È forse giunto il momento di ridefinire il significato della parola “evento”. Perché è evidente che il senso che gli attribuisce Facebook è un po’ fuorviante, soprattutto quando – con quel termine – tende a mettere sullo stesso piano la festa del mio compleanno e la Notte degli Oscar. Di una cosa però sono certa: il concerto di Salmo a San Siro della scorsa notte lo è stato davvero, un evento. Di quelli a cui si ha l’opportunità di assistere assai di rado. Uno di quelli lucenti ed esplosivi come una bomba ad orologeria. Bomba disinnescata per ben due anni (questo live è un recupero del 2020), ma che alla fine è detonata con fragore sotto gli occhi della Madonnina. Voi direte: ma a San Siro ormai ci suona chiunque. Io vi dico che non è così. Provate a fare mente locale: quanti rapper, di quelli con la R maiuscola, avete visto farci una data? Nessuno. Nessuno, tranne Salmo. Poco importa stabilire se abbia fatto o meno sold out, perché Salmo è qui, anche dopo aver rimandato ben due anni questo live, anche dopo aver fatto discutere tutti per le sue prese di posizione.

Lui è qui e si è portato sul palco una squadra (FrenetikMarco AzaraJacopo VolpeRiccardo PudduDade) e una serie di amici di tutto rispetto, da Lazza a Fedez, da Noyz Narcos a Blanco.
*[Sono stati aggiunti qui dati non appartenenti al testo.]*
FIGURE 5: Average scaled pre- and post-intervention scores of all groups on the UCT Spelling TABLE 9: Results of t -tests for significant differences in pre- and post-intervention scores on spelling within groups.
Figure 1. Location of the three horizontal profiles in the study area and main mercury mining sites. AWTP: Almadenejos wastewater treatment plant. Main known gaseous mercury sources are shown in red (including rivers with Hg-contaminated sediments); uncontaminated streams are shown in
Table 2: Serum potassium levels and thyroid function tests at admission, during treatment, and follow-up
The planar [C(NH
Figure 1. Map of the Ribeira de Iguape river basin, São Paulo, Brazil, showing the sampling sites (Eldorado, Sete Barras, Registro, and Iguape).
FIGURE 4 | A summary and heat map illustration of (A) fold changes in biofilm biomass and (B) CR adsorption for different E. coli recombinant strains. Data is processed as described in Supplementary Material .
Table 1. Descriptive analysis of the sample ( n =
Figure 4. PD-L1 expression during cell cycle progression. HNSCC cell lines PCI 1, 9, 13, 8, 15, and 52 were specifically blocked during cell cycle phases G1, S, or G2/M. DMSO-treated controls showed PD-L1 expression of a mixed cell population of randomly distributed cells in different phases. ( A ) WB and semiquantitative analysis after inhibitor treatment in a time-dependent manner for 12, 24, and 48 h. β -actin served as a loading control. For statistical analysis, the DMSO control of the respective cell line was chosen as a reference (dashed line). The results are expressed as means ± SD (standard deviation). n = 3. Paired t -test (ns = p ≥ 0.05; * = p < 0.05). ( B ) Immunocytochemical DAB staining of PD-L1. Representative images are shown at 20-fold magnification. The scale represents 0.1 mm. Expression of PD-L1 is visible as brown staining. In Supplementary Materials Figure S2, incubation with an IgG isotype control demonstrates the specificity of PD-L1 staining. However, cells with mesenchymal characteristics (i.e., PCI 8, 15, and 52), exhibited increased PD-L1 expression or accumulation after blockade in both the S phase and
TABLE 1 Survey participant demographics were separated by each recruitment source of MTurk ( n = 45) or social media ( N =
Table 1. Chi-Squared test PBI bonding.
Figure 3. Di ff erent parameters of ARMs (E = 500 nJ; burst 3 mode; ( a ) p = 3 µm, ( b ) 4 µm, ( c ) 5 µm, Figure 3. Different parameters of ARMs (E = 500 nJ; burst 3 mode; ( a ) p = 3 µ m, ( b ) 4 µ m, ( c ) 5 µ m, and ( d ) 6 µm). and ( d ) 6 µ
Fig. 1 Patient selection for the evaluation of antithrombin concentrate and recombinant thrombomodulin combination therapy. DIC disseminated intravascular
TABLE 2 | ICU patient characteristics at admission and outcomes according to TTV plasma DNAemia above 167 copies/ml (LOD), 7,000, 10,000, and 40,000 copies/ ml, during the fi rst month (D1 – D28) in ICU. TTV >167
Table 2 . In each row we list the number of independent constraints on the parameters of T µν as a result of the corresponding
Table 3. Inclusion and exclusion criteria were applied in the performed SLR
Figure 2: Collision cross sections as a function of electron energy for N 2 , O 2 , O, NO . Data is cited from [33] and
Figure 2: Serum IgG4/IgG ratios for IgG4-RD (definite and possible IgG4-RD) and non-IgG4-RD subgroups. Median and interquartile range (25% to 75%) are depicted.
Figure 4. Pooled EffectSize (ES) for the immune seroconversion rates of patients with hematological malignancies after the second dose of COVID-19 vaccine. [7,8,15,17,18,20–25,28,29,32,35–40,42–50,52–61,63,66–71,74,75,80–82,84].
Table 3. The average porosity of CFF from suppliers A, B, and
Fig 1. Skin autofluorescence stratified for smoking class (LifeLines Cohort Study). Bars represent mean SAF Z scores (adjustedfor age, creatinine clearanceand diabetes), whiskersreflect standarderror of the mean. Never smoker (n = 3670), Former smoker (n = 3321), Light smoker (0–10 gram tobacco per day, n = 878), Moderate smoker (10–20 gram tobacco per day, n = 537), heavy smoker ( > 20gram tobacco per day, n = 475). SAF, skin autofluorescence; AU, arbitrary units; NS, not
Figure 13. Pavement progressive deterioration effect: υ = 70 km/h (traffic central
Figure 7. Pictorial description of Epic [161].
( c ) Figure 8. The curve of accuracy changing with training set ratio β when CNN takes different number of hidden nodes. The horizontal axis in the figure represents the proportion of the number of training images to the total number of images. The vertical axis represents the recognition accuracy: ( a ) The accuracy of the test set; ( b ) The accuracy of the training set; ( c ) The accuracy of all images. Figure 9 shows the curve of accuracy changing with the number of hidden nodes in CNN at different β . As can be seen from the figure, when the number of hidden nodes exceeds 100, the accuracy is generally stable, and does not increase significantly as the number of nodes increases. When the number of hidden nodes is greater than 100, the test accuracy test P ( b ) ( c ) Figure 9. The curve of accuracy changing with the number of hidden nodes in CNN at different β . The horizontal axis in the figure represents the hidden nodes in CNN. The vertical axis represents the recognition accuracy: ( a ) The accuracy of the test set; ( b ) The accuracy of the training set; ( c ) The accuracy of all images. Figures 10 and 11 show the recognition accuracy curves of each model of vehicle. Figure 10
La prima volta di Salmo a San Siro è una lunga notte di rap crudo, puro, curato in ogni dettaglio come da sempre ci ha abituati. Il rapper sardo mostra ancora una volta qual è il suo livello, qual è il suo discorso, qual è il suo stile interpretativo e di scrittura, con uno show pieno di potenza, energia e voglia di dimostrare dove si può arrivare quando hai determinazione, talento e contenuti da spendere. La scenografia è a piramide con Jacopo Volpe a due metri da terra, mentre più in basso un catwalk abbraccia il pit principale, quello dei fedelissimi. E poi ovviamente fiamme, geiser e uno shot finale di fuochi d’artificio, senza però mai dimenticarsi che il suo genere è quello, la sua rabbia è quella, la sua scrittura è quella con il pubblico che non si è sentito mai tradito, neanche per un istante. Il concerto è diviso in due blocchi: il primo più tirato e rock, che inizia con 90MIN seguita da Stai zitto e Antipatico, mentre il secondo più dance.

Per questa seconda parte nessun musicista ma una Cadillac Fleetwood – lo stesso modello di auto utilizzato per la copertina del vinile di FLOP – a fare da base per la consolle. Lui ricompare sul palco nelle vesti del suo alter ego, Dj Treeplo, per trasformare San Siro in una grande festa del rap (quel tipo di rap) made in italy: prima WOAW, poi MARYLEAN con Nitro, Aldo ritmo, Kumite e La canzone nostra con Blanco. Insomma, alla fine abbiamo avuto da Salmo esattamente quello che ci aspettavamo e cioè la voglia di farci arrivare forte e chiaro un messaggio non detto ma sottinteso: io sono qui, sono Salmo, sono un rapper, sono il più forte, ce l’ho fatta e voi potete dire quello che volete. Lui che ieri sera, di fronte ai 50mila di San Siro, ha ucciso il mostro finale per raggiungere il suo ultimo stadio evolutivo.